* **Text segment**:
-----

I'd like to play with the code after getting some sleep; it's
been a long weekend! ;-)
However, one possible gotcha I can think of (from the verbal version
of the algorithm...) Consider the following modified sample data:
Emp# First Name Last Name Nickname Pager Nr Phone Number
==== ===== ==== ==== ====== ======== ===== == ===== ======
12 John Doe Jake 888-1001 555-1212
3456 Phil Quattlebaum Ferdy 800-555-1214
234 Betty Sue Doaks 555-1213
4567 Billy Bob Van Der Lin 888-1002 888-555-1215
In this case, "First" and "Name" would be taken as the headings
of two distinct columns.
I know this example looks a bit artificial, but consider the
possibility of a column whose content has some consistent pattern
involving whitespace, such as
1" Nozzle Copper 3.49
1" Pipe PVC 8.33
1" Supply Line Copper 5.77
or
2359 N Abernathy St Louis MO 33333
1498 N Abernathy St Louis MO 33334
1100 N Abernathy St Louis MO 33334
1215 S Abernathy St Louis MO 33301
1492 W Columbus St Louis MO 33324
In my previous experiments, the likelihood of a space representing
a column break was also influenced by whether it participated in
a horizontal run of whitespace. E.g. the space before "St" or
MO
or "333.." was more likely to be a column break than the space
before that, etc.

-----

* **Exercise set**:
• A. In the forum post on detecting columns in plain-text tables, what affected whether a space was likely to mark a column break in the writer's earlier experiments? Answer in one to three sentences.
• B. Carry the forum post on detecting columns in plain-text tables forward from its final sentence.
The stored items after this post come from a separate source.

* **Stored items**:
-----

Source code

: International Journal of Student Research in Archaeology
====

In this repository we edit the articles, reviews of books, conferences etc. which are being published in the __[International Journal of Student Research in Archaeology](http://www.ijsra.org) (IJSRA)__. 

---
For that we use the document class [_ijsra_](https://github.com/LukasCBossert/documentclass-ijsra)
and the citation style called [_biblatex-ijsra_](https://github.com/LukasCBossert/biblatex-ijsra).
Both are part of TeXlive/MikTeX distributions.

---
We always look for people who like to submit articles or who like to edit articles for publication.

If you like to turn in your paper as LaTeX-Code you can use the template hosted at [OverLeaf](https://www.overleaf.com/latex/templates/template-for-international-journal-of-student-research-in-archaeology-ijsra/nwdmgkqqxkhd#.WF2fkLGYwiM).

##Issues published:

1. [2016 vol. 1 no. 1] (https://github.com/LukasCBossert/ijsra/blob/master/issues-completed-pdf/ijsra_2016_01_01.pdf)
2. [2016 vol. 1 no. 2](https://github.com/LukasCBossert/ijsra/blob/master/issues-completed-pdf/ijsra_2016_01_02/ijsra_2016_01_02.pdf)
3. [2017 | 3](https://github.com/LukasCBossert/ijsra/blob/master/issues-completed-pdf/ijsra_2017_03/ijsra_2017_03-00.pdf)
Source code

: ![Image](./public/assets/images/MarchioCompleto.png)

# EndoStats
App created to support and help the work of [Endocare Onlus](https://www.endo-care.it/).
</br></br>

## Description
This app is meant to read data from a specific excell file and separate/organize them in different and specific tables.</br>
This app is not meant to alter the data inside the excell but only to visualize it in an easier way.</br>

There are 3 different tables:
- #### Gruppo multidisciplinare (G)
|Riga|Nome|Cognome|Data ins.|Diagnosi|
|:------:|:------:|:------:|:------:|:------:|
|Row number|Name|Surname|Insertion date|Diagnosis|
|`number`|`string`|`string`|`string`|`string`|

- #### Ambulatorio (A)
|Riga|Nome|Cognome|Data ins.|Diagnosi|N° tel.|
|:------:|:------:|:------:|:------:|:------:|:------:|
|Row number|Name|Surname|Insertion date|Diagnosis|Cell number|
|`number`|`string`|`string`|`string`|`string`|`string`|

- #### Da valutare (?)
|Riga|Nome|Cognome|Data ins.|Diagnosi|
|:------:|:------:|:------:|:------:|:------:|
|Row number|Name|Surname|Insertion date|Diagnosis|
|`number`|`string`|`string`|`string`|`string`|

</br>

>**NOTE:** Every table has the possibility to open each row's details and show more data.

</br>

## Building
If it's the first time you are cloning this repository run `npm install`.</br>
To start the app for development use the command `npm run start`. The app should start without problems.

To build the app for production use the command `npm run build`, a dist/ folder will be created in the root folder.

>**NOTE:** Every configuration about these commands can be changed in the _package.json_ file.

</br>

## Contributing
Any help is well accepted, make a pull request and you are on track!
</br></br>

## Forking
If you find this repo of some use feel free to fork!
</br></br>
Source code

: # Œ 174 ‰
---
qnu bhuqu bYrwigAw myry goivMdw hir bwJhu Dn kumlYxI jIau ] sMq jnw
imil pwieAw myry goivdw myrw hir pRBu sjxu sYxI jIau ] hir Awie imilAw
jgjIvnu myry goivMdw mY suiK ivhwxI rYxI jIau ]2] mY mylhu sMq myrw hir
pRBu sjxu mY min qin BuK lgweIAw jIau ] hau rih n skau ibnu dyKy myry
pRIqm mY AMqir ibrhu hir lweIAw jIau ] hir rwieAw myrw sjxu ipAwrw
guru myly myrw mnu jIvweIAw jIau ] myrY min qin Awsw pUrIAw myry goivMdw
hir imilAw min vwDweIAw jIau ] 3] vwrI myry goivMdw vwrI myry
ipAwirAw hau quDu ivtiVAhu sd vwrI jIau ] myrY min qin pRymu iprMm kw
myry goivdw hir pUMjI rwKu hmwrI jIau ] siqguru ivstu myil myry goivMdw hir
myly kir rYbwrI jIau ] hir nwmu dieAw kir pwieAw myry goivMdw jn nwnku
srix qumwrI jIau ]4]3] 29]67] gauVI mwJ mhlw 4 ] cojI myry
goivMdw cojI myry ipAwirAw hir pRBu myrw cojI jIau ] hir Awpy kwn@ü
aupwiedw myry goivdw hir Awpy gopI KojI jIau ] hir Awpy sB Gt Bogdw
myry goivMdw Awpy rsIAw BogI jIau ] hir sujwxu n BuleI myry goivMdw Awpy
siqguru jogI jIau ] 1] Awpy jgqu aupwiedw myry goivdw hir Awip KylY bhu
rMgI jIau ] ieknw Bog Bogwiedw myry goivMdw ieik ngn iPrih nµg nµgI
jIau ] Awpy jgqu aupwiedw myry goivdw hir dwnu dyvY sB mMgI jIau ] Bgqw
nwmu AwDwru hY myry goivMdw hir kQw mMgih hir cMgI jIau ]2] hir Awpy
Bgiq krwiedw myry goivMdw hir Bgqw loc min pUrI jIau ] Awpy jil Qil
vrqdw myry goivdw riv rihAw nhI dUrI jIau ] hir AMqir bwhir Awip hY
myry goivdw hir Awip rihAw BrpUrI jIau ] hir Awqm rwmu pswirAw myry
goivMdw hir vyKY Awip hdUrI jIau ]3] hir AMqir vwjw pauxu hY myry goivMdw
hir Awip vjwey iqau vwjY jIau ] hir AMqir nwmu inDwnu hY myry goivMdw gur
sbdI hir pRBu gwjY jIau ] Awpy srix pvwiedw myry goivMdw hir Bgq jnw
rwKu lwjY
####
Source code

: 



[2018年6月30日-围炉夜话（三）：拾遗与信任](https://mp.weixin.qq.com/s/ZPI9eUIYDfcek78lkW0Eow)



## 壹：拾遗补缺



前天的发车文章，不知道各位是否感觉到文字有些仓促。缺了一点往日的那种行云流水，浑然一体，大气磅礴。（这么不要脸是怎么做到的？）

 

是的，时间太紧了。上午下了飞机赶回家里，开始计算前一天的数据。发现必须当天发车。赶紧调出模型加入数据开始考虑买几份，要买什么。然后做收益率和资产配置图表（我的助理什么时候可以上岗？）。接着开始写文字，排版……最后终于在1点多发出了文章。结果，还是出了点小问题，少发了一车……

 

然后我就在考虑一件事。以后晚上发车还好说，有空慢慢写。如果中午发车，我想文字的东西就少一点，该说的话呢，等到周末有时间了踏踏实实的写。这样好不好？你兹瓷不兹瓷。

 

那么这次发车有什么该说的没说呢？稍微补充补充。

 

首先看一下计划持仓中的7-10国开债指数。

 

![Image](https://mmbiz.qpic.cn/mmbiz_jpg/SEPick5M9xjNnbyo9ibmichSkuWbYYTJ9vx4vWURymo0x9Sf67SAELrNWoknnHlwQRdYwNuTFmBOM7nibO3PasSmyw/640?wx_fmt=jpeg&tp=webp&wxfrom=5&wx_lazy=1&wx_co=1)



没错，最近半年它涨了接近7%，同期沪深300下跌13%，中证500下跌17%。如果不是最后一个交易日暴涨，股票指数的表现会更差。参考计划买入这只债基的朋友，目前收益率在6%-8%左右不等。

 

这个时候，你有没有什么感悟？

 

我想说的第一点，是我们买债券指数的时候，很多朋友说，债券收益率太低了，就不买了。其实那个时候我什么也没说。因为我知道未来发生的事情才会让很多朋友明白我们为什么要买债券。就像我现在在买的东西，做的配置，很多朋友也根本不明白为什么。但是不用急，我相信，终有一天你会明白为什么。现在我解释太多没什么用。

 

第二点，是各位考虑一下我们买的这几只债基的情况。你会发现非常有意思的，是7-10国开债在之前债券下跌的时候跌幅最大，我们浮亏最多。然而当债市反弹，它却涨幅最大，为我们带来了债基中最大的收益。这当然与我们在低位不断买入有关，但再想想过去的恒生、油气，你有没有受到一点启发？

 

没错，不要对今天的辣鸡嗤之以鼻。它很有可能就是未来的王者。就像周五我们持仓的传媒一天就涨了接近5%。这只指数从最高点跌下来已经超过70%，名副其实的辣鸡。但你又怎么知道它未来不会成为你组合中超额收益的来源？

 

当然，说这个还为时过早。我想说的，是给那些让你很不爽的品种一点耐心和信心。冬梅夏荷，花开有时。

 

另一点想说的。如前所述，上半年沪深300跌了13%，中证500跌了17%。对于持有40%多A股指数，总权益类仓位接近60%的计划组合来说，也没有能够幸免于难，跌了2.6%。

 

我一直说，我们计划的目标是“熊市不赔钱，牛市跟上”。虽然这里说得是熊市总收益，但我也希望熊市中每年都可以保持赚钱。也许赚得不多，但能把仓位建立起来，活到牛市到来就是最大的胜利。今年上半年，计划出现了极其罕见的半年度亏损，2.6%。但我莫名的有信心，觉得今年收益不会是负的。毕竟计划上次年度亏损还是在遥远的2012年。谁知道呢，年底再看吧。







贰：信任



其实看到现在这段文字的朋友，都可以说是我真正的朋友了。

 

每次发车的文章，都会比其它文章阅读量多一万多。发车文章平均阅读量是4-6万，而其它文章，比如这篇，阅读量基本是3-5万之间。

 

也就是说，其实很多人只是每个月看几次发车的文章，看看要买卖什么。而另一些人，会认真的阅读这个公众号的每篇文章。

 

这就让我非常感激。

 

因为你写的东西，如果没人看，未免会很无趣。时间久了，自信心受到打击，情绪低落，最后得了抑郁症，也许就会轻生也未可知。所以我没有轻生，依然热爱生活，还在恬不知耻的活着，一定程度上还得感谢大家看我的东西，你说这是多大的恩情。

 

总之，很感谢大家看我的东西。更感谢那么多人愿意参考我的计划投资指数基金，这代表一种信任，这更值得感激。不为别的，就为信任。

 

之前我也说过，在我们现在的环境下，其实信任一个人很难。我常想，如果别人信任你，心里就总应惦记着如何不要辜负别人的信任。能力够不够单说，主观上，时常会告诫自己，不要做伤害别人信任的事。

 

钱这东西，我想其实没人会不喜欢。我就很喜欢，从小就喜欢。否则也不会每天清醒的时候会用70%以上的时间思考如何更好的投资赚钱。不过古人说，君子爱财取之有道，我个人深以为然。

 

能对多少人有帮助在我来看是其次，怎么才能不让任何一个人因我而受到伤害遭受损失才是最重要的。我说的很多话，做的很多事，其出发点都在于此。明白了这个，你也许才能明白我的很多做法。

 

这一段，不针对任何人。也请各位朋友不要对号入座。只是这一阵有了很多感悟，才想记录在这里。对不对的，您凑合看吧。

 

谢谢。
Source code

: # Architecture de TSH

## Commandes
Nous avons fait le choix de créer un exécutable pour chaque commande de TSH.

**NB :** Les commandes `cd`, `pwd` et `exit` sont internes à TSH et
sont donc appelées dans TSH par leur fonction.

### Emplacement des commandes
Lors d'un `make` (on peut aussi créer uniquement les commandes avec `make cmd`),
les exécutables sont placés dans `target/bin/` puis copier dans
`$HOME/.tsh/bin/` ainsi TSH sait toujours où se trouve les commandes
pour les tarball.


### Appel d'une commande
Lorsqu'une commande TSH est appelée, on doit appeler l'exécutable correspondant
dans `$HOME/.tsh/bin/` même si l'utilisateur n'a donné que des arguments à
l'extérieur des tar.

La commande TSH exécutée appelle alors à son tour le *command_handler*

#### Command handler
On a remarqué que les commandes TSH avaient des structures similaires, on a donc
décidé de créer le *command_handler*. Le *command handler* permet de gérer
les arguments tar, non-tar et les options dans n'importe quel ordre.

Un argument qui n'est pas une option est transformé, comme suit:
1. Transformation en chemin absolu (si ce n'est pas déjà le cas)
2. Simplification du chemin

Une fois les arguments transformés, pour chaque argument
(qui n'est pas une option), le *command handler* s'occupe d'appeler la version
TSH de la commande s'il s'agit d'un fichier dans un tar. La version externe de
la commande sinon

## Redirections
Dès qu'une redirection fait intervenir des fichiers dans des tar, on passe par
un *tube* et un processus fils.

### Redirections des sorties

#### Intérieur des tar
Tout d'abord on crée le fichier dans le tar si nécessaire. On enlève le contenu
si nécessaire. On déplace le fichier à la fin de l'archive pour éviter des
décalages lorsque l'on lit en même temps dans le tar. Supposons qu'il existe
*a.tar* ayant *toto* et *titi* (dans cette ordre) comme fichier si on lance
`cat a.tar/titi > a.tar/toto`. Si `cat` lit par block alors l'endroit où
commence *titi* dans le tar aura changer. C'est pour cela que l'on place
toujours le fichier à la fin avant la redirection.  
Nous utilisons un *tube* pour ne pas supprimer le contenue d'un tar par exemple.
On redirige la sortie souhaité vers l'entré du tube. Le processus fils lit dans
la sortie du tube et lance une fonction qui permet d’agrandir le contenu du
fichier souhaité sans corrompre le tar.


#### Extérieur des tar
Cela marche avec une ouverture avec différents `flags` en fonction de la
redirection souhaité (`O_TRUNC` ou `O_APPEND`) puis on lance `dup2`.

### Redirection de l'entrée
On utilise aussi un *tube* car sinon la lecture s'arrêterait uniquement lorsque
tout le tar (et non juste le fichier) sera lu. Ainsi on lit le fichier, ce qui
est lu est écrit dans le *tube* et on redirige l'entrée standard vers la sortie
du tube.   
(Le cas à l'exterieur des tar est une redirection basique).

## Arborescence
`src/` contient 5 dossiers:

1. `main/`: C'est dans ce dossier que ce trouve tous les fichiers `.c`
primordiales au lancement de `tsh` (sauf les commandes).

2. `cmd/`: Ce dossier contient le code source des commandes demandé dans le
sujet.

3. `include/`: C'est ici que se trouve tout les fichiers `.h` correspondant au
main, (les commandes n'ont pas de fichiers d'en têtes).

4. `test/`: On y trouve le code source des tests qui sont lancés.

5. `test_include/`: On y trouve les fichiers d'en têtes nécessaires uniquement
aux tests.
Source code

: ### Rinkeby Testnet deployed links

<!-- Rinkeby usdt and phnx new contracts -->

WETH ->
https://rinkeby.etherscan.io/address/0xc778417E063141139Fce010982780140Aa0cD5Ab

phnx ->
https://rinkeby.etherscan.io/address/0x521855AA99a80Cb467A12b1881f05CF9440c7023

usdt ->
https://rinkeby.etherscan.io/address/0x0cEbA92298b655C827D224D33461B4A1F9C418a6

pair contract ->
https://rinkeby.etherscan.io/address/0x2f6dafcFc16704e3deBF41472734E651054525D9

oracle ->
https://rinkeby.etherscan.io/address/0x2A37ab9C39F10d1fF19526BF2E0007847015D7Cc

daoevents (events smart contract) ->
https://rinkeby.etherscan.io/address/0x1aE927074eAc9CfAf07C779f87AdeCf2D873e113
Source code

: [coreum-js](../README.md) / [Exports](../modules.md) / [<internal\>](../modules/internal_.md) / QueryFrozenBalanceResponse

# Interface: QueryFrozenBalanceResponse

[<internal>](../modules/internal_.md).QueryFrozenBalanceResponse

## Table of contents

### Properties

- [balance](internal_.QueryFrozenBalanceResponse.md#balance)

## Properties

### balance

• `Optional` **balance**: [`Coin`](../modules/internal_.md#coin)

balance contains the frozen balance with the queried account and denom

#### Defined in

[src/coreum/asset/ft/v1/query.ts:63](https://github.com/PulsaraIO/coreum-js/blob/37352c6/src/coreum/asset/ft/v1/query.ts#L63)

-----

* **Answers by task**:
• A. In the writer's earlier experiments, a space's chance of marking a column break depended partly on whether it belonged to a horizontal run of whitespace. That is why the space before "St" or before "333.." was more likely to be a column break than the space before it.

• B.
-jn-
--
; Joel Neely [joel--neely--fedex--com] 901-263-4460 38017/HKA/9677
REBOL [] foreach [order string] sort/skip reduce [ true "!"
false head reverse "rekcah" none "REBOL " prin "Just " "another "
] 2 [prin string] print ""
[7/10] from: greggirwin:starband at: 24-Sep-2001 0:33
Hi Joel,
<< However, one possible gotcha I can think of (from the verbal version
of the algorithm...) >>
Right. That's the fatal flaw I saw also. Another problem would be if
someone decided to put a continuous run of characters as a horizontal
delineator. Considering the effort and forethought involved though...
--Gregg
[8/10] from: joel:neely:fedex at: 24-Sep-2001 3:59
Ooops...
Forgot to attach the source file before hitting "Send"!
Sorry!
-jn-
--
If you tied buttered toast to the back of a cat and dropped it from
a height, what would happen?
-- Lora Canney
joel>FIX>PUNCTUATION>dot>neely>at>fedex>dot>com
-- Attached file included as plaintext by Listar --
-- File: columnizer.r
REBOL []
columnizer: make object! [
data: []
whitespace: charset [#" " #"^-"]
alpha: charset [#"a" - #"z" #"A" - #"Z"]
digit: charset [#"0" - #"9"]
special: complement union union whitespace alpha digit
IS_WSPACE: #" "
IS_ALPHA: #"A"
IS_DIGIT: #"9"
IS_SPECIAL: #"."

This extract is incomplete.